To do →
Your answer should be the full listing, copied word for word.
# # # # # # #
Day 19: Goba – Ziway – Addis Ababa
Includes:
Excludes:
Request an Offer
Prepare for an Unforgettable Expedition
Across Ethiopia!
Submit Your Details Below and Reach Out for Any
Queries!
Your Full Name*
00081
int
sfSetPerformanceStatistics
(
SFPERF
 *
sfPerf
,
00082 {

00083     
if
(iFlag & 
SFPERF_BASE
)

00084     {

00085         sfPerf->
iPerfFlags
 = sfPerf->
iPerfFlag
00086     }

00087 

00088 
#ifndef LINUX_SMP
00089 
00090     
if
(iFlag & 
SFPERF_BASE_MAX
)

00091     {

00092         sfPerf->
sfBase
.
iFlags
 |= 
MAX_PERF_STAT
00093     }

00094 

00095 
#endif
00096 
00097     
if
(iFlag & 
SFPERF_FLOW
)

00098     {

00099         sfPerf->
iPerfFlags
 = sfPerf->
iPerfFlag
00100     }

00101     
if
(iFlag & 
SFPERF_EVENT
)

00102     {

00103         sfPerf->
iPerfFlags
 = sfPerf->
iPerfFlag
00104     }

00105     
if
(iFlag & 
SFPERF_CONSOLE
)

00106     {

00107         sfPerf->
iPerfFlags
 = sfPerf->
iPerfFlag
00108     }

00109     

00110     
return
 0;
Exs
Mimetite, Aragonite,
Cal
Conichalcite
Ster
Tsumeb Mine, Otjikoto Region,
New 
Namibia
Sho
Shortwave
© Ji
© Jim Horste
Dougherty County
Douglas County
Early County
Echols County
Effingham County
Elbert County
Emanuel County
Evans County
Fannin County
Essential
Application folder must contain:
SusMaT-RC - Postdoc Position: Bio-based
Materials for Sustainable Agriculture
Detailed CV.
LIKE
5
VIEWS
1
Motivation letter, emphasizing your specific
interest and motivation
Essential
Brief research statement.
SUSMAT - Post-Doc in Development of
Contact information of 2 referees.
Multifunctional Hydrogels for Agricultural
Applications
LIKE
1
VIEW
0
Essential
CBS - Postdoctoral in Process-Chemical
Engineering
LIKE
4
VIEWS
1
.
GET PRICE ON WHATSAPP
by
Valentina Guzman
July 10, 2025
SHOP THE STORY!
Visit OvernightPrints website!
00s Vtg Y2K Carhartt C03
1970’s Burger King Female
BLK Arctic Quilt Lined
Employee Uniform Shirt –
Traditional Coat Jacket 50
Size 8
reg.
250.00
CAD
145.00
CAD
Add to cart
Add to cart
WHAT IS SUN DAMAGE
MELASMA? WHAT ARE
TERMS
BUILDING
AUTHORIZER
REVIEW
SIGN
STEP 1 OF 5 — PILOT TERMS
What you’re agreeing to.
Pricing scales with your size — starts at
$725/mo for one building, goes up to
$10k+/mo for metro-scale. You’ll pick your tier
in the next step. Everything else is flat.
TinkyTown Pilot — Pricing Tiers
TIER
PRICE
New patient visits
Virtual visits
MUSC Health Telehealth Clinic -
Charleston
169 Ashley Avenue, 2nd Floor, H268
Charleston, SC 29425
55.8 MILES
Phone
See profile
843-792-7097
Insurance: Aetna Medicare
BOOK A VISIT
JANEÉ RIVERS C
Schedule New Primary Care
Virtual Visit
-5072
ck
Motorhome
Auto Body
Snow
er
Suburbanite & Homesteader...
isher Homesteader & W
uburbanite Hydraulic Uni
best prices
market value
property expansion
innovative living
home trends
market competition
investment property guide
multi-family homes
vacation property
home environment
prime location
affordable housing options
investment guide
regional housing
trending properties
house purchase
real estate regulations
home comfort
# # # # # # #
Answer to the problem →
Day 19: Goba – Ziway – Addis Ababa
Includes:
Excludes:
Request an Offer
Prepare for an Unforgettable Expedition
Across Ethiopia!
Submit Your Details Below and Reach Out for Any
Queries!
Your Full Name*
00081
int
sfSetPerformanceStatistics
(
SFPERF
 *
sfPerf
,
00082 {

00083     
if
(iFlag & 
SFPERF_BASE
)

00084     {

00085         sfPerf->
iPerfFlags
 = sfPerf->
iPerfFlag
00086     }

00087 

00088 
#ifndef LINUX_SMP
00089 
00090     
if
(iFlag & 
SFPERF_BASE_MAX
)

00091     {

00092         sfPerf->
sfBase
.
iFlags
 |= 
MAX_PERF_STAT
00093     }

00094 

00095 
#endif
00096 
00097     
if
(iFlag & 
SFPERF_FLOW
)

00098     {

00099         sfPerf->
iPerfFlags
 = sfPerf->
iPerfFlag
00100     }

00101     
if
(iFlag & 
SFPERF_EVENT
)

00102     {

00103         sfPerf->
iPerfFlags
 = sfPerf->
iPerfFlag
00104     }

00105     
if
(iFlag & 
SFPERF_CONSOLE
)

00106     {

00107         sfPerf->
iPerfFlags
 = sfPerf->
iPerfFlag
00108     }

00109     

00110     
return
 0;
Exs
Mimetite, Aragonite,
Cal
Conichalcite
Ster
Tsumeb Mine, Otjikoto Region,
New 
Namibia
Sho
Shortwave
© Ji
© Jim Horste
Dougherty County
Douglas County
Early County
Echols County
Effingham County
Elbert County
Emanuel County
Evans County
Fannin County
Essential
Application folder must contain:
SusMaT-RC - Postdoc Position: Bio-based
Materials for Sustainable Agriculture
Detailed CV.
LIKE
5
VIEWS
1
Motivation letter, emphasizing your specific
interest and motivation
Essential
Brief research statement.
SUSMAT - Post-Doc in Development of
Contact information of 2 referees.
Multifunctional Hydrogels for Agricultural
Applications
LIKE
1
VIEW
0
Essential
CBS - Postdoctoral in Process-Chemical
Engineering
LIKE
4
VIEWS
1
.
GET PRICE ON WHATSAPP
by
Valentina Guzman
July 10, 2025
SHOP THE STORY!
Visit OvernightPrints website!
00s Vtg Y2K Carhartt C03
1970’s Burger King Female
BLK Arctic Quilt Lined
Employee Uniform Shirt –
Traditional Coat Jacket 50
Size 8
reg.
250.00
CAD
145.00
CAD
Add to cart
Add to cart
WHAT IS SUN DAMAGE
MELASMA? WHAT ARE
TERMS
BUILDING
AUTHORIZER
REVIEW
SIGN
STEP 1 OF 5 — PILOT TERMS
What you’re agreeing to.
Pricing scales with your size — starts at
$725/mo for one building, goes up to
$10k+/mo for metro-scale. You’ll pick your tier
in the next step. Everything else is flat.
TinkyTown Pilot — Pricing Tiers
TIER
PRICE
New patient visits
Virtual visits
MUSC Health Telehealth Clinic -
Charleston
169 Ashley Avenue, 2nd Floor, H268
Charleston, SC 29425
55.8 MILES
Phone
See profile
843-792-7097
Insurance: Aetna Medicare
BOOK A VISIT
JANEÉ RIVERS C
Schedule New Primary Care
Virtual Visit
-5072
ck
Motorhome
Auto Body
Snow
er
Suburbanite & Homesteader...
isher Homesteader & W
uburbanite Hydraulic Uni
best prices
market value
property expansion
innovative living
home trends
market competition
investment property guide
multi-family homes
vacation property
home environment
prime location
affordable housing options
investment guide
regional housing
trending properties
house purchase
real estate regulations
home comfort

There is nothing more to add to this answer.